CHIEF INSPECTOR CHEN STARTED his second day in Beijing by making a phone call to Diao. It was quite early in the morning.
“My name is Chen,” he introduced himself. “I used to be a businessman, but I’m trying my hand at writing. I talked with Chairman Wang of the Chinese Writers’ Association. He recommended you to me. So I would like very much to invite you to lunch today.”
“What a surprise, Mr. Chen! Thank you so much for your kind invitation, I have to say that first. But we’ve never met before, have we? Nor have I met Wang before. How can I let you buy lunch for me?”
“I haven’t read much, Mr. Diao, but I know the story of Cao Xueqin ’s friends treating him to Beijing roast duck in exchange for a chapter of the Dream of the Red Chamber. That’s how I got the idea.”
“I don’t have any exciting stories for you, I’m afraid, but if you really insist, we may meet for a late lunch today.”

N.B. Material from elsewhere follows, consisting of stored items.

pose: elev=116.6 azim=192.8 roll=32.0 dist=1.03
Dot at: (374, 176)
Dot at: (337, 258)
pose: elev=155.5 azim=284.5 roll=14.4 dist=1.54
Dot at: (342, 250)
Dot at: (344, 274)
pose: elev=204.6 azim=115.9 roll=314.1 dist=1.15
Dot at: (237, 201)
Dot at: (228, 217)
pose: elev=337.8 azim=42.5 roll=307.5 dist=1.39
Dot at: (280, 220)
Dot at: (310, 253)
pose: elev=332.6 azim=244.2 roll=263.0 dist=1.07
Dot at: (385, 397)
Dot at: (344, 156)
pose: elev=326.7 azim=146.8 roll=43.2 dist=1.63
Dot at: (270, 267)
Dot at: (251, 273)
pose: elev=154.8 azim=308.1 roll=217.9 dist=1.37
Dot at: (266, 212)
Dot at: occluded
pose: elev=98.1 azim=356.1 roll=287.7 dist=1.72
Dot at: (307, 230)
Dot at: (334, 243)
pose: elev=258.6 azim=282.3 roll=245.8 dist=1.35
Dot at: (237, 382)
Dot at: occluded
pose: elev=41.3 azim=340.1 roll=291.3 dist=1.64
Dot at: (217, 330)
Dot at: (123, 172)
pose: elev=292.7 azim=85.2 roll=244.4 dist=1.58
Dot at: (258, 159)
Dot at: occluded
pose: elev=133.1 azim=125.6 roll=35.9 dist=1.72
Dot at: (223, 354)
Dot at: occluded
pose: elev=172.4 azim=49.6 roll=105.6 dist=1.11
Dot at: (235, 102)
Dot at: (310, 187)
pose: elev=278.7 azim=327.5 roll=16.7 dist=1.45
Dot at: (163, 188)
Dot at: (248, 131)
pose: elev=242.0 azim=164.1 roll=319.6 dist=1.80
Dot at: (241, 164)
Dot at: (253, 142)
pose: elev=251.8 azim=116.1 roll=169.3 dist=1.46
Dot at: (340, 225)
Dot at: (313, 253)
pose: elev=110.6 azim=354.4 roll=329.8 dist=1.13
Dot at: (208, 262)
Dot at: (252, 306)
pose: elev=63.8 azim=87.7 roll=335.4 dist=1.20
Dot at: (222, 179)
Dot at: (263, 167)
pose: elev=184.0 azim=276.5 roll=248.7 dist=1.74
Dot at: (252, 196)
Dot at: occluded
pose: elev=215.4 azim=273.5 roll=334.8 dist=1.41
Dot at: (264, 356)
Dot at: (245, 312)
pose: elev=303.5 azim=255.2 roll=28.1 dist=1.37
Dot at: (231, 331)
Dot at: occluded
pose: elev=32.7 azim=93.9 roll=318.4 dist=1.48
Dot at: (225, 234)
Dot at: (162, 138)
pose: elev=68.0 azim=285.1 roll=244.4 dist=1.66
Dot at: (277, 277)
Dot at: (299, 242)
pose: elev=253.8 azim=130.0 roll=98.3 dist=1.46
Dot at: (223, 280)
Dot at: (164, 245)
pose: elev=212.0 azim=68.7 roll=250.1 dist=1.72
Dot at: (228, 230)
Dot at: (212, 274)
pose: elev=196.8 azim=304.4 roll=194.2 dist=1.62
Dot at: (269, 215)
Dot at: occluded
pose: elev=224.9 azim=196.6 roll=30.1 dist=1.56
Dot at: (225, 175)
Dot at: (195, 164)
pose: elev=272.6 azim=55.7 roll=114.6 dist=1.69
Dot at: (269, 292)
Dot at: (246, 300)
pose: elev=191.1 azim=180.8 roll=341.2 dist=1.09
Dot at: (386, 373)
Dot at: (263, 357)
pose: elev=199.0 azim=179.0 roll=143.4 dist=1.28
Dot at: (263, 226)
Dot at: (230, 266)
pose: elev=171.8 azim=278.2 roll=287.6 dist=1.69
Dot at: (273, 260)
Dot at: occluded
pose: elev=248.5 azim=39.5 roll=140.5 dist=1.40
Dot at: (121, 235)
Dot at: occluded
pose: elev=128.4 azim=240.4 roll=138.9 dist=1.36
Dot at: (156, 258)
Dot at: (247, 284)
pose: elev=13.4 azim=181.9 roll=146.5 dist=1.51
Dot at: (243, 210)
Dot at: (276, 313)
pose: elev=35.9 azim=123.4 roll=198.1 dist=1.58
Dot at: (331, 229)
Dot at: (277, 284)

“Great. One o’clock then. See you at Fangshan Restaurant.”
Putting down the phone, Chen realized that he had the morning to himself. So he started making plans.
As he walked out of the hotel, he hailed a taxi, telling the driver to go to the Memorial Hall of Chairman Mao in Tiananmen Square. Afterward, he thought, he could take a short cut through the Forbidden City Museum, to the Fangshan Restaurant in North Sea Park.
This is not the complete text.